# What the task requires
Which of the lines below contain the string "letras"? Pull each one out of the data.

# Records for this task
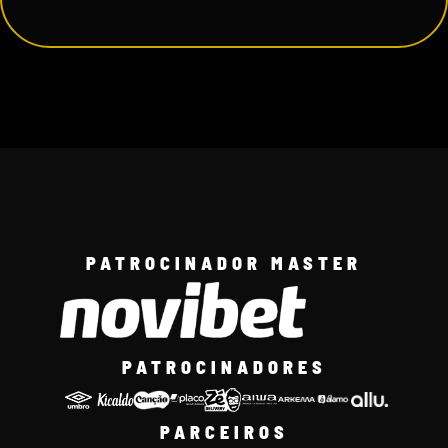
PATROCINADOR MASTER
PATROCINADORES
PARCEIROS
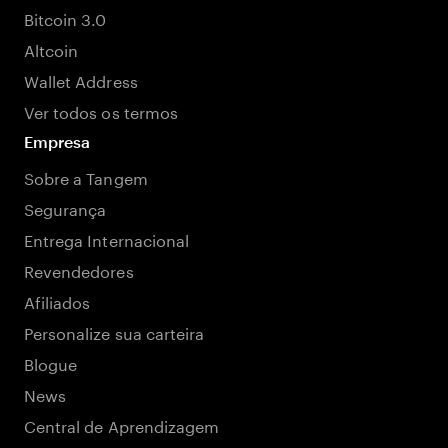
Bitcoin 3.0
Altcoin
Wallet Address
Ver todos os termos
Empresa
Sobre a Tangem
Segurança
Entrega Internacional
Revendedores
Afiliados
Personalize sua carteira
Blogue
News
Central de Aprendizagem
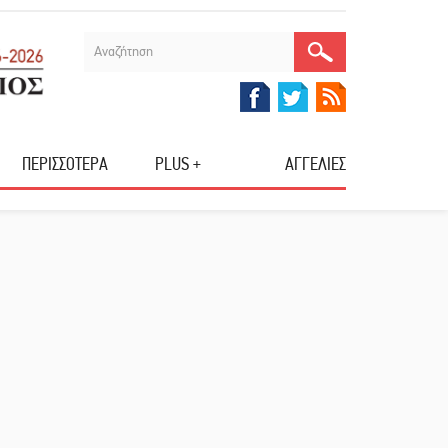
ΠΕΡΙΣΣΟΤΕΡΑ
PLUS +
ΑΓΓΕΛΙΕΣ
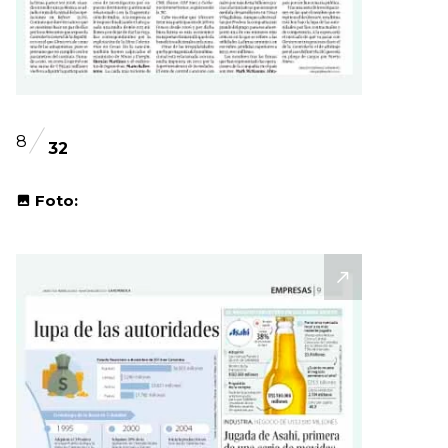
8
32
Foto:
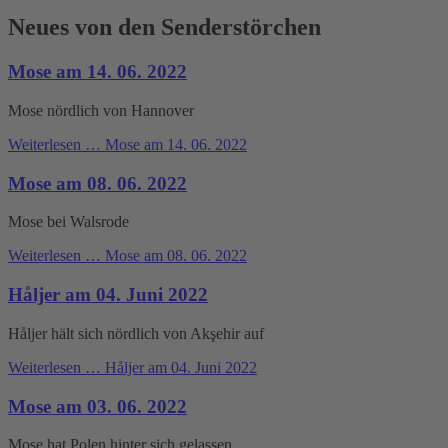
Neues von den Senderstörchen
Mose am 14. 06. 2022
Mose nördlich von Hannover
Weiterlesen …
Mose am 14. 06. 2022
Mose am 08. 06. 2022
Mose bei Walsrode
Weiterlesen …
Mose am 08. 06. 2022
Håljer am 04. Juni 2022
Håljer hält sich nördlich von Akşehir auf
Weiterlesen …
Håljer am 04. Juni 2022
Mose am 03. 06. 2022
Mose hat Polen hinter sich gelassen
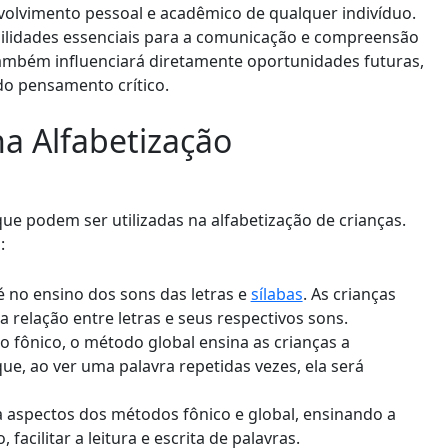
volvimento pessoal e acadêmico de qualquer indivíduo.
abilidades essenciais para a comunicação e compreensão
ambém influenciará diretamente oportunidades futuras,
do pensamento crítico.
 Alfabetização
e podem ser utilizadas na alfabetização de crianças.
:
é no ensino dos sons das letras e
sílabas
. As crianças
a relação entre letras e seus respectivos sons.
o fônico, o método global ensina as crianças a
que, ao ver uma palavra repetidas vezes, ela será
 aspectos dos métodos fônico e global, ensinando a
, facilitar a leitura e escrita de palavras.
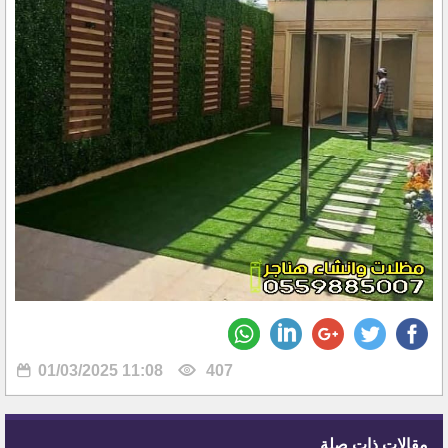
01/03/2025 11:08
407
مقالات ذات صلة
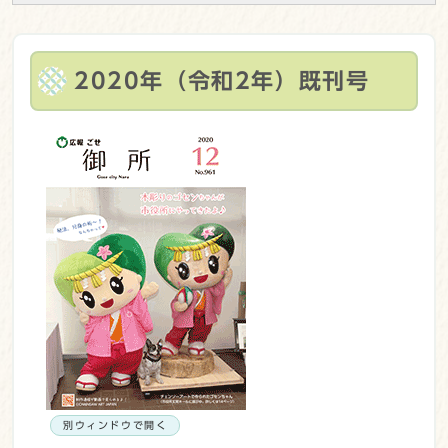
2020年（令和2年）既刊号
別ウィンドウで開く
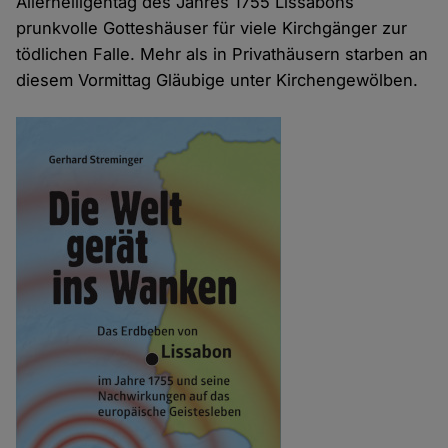
Allerheiligentag des Jahres 1755 Lissabons
prunkvolle Gotteshäuser für viele Kirchgänger zur
tödlichen Falle. Mehr als in Privathäusern starben an
diesem Vormittag Gläubige unter Kirchengewölben.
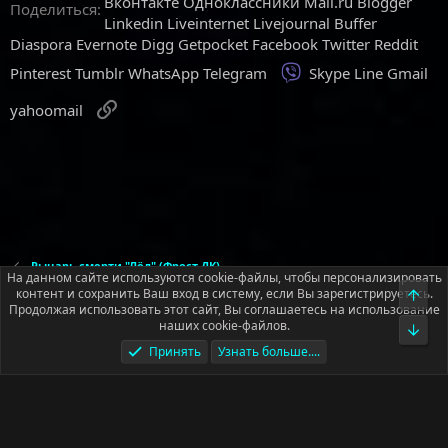
Вконтакте
Одноклассники
Mail.ru
Blogger
Поделиться:
Linkedin
Liveinternet
Livejournal
Buffer
Diaspora
Evernote
Digg
Getpocket
Facebook
Twitter
Reddit
Viber
Pinterest
Tumblr
WhatsApp
Telegram
Skype
Line
Gmail
Ссылка
yahoomail
Рыцарь смерти "Лёд" (Фрост ДК)
На данном сайте используются cookie-файлы, чтобы персонализировать
контент и сохранить Ваш вход в систему, если Вы зарегистрируетесь.
Верх
Продолжая использовать этот сайт, Вы соглашаетесь на использование
Русский (RU)
наших cookie-файлов.
Низ
Условия и правила
Политика конфиденциальности
Помощь
Принять
Узнать больше....
Главная
R
S
S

# Expected output
é no ensino dos sons das letras e
a relação entre letras e seus respectivos sons.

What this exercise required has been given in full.